Definiresti la carriera medica come una vocazione?


Per quello che è la mia personalissima esperienza, non definirei questo lavoro una vocazione, una forza esterna che ti chiama e ti attira, una tensione. Io invece la mia professione l’ho sempre percepita come un percorso. È certo che la tua crescita va verso l’obiettivo, ma la mia sensazione è questa: si deve avvertire una spinta che viene e deve per forza venire dal basso, da se stessi, perché se così non fosse poi ti ritrovi a dire “ma chi me lo fa fare”, con difficoltà e sconforto pronte a prendere il sopravvento. La motivazione è tua e ti conduce a una crescita per il raggiungimento del tuo obiettivo.

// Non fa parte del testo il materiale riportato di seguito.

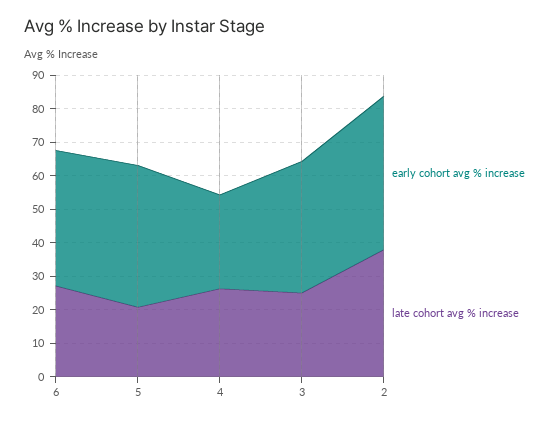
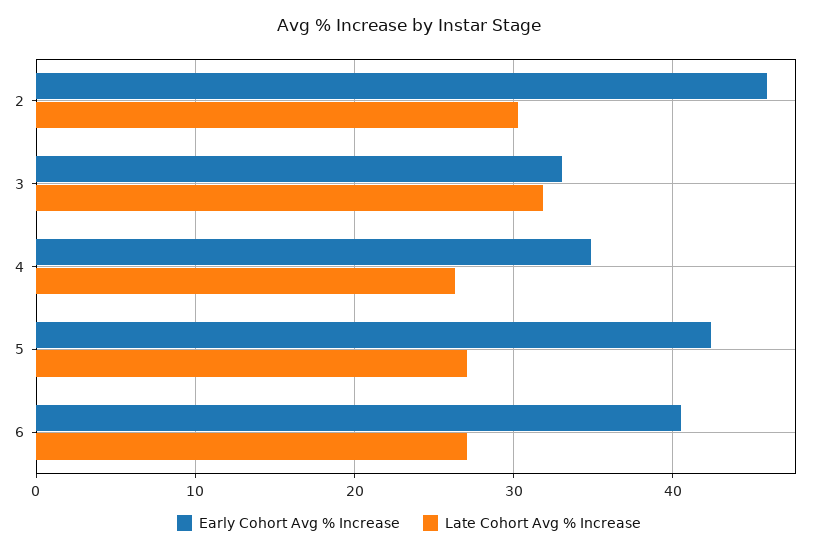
late cohort avg % increase, 5: 20 -> 27
early cohort avg % increase, 4: 27.5 -> 35
early cohort avg % increase, 3: 40 -> 33
late cohort avg % increase, 3: 25 -> 32
late cohort avg % increase, 2: 37.5 -> 30

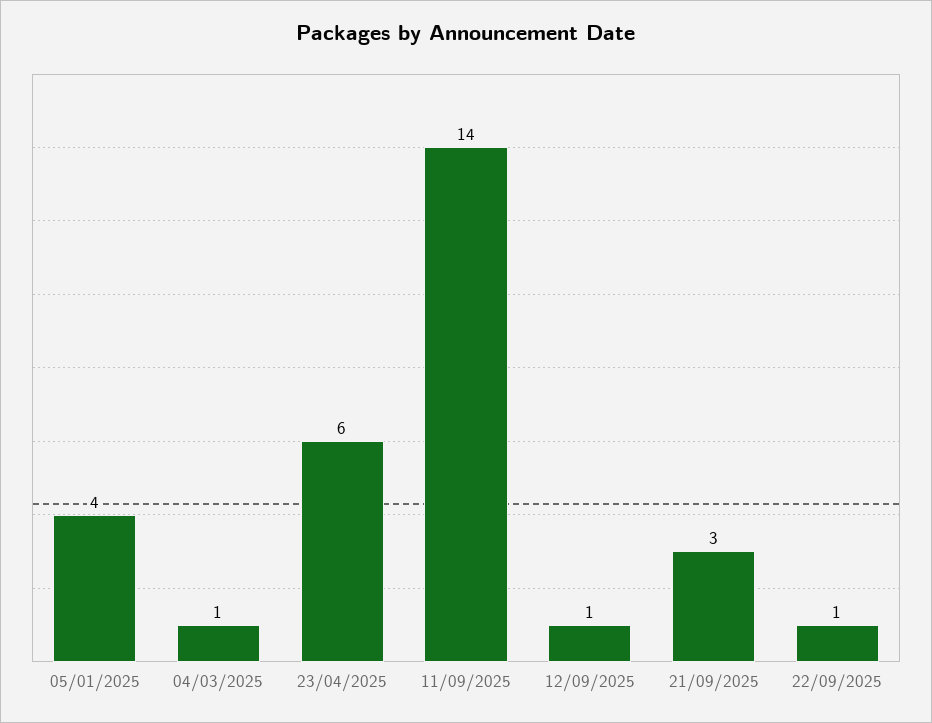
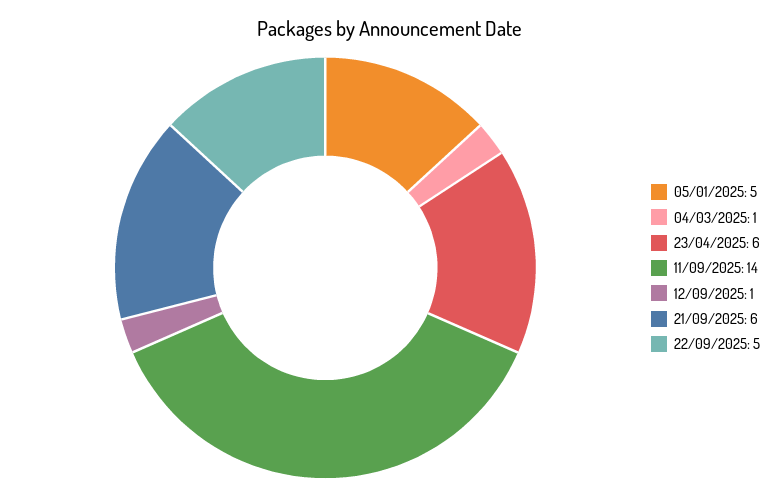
05/01/2025: 4 -> 5
21/09/2025: 3 -> 6
22/09/2025: 1 -> 5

Chirurgia Generale mi aspetta, ma la strada è ancora lunga

“C’è da dire che diventare un medico è sempre stato il mio sogno. Mesi fa mi capitò di ascoltare a “Che tempo che fa” Fabio Fazio che intervistava Gino Strada, il fondatore di “Emergency”: da quel giorno capii realmente che avevo intrapreso la strada giusta. Sto terminando, infatti, il mio percorso di studi in Medicina e Chirurgia e mi laureerò a ottobre con una tesi sulla Chirurgia del pancreas. Per due anni sono stata rappresentante degli studenti nel Collegio didattico del mio dipartimento: devo dire che il corso permette  di approcciarsi fin da subito a ogni specialità, aumentando la consapevolezza della scelta futura. Io opterò sicuramente per Chirurgia Generale, sperando di entrare nelle graduatorie nazionali e rimanere qui a Verona. Ma non finisce qui, perché la lista delle cose da fare è ancora molto lunga: fra dieci anni conto di aver terminato gli studi, di avere un lavoro in un ospedale che sia pubblico e che dia la possibilità a chi ci lavora di fare ricerca (come accade qui all’ospedale di Borgo Roma, ad esempio) e di viaggiare verso l’estremo Nord del mondo per avvistare dal vivo i cetacei. Non dimentichiamo che vorrei anche essere mamma di due splendidi bambini e che mi vedo ancora accanto al mio attuale ragazzo. Nel mezzo della mia progettualità alberga, però, sempre un pensiero costante: il legame con una grande amica, venuta a mancare improvvisamente da poco, che porterò sempre nel cuore. Se dovessi ricordare un “tenero” aneddoto di questi anni di studio parlerei dei primi giorni del mio tirocinio nel reparto di Chirurgia del pancreas. A quel tempo seguivo l’ambulatorio con il professor Claudio Bassi, Direttore del reparto. Ricordo di questa coppia di coniugi siciliani; la moglie era appena stata operata di carcinoma e l’operazione era andata a buon fine. La loro riconoscenza fu qualcosa di sensazionale: dopo l’operazione la moglie abbracciò il professore, ringraziandolo per essersi preso cura di lei e, insieme al marito, donò alcuni prodotti tipici siciliani a tutto lo staff medico, complimentandosi con loro per l’accoglienza ricevuta. Dopo due anni di chemioterapia, la donna poteva finalmente tornare a casa.”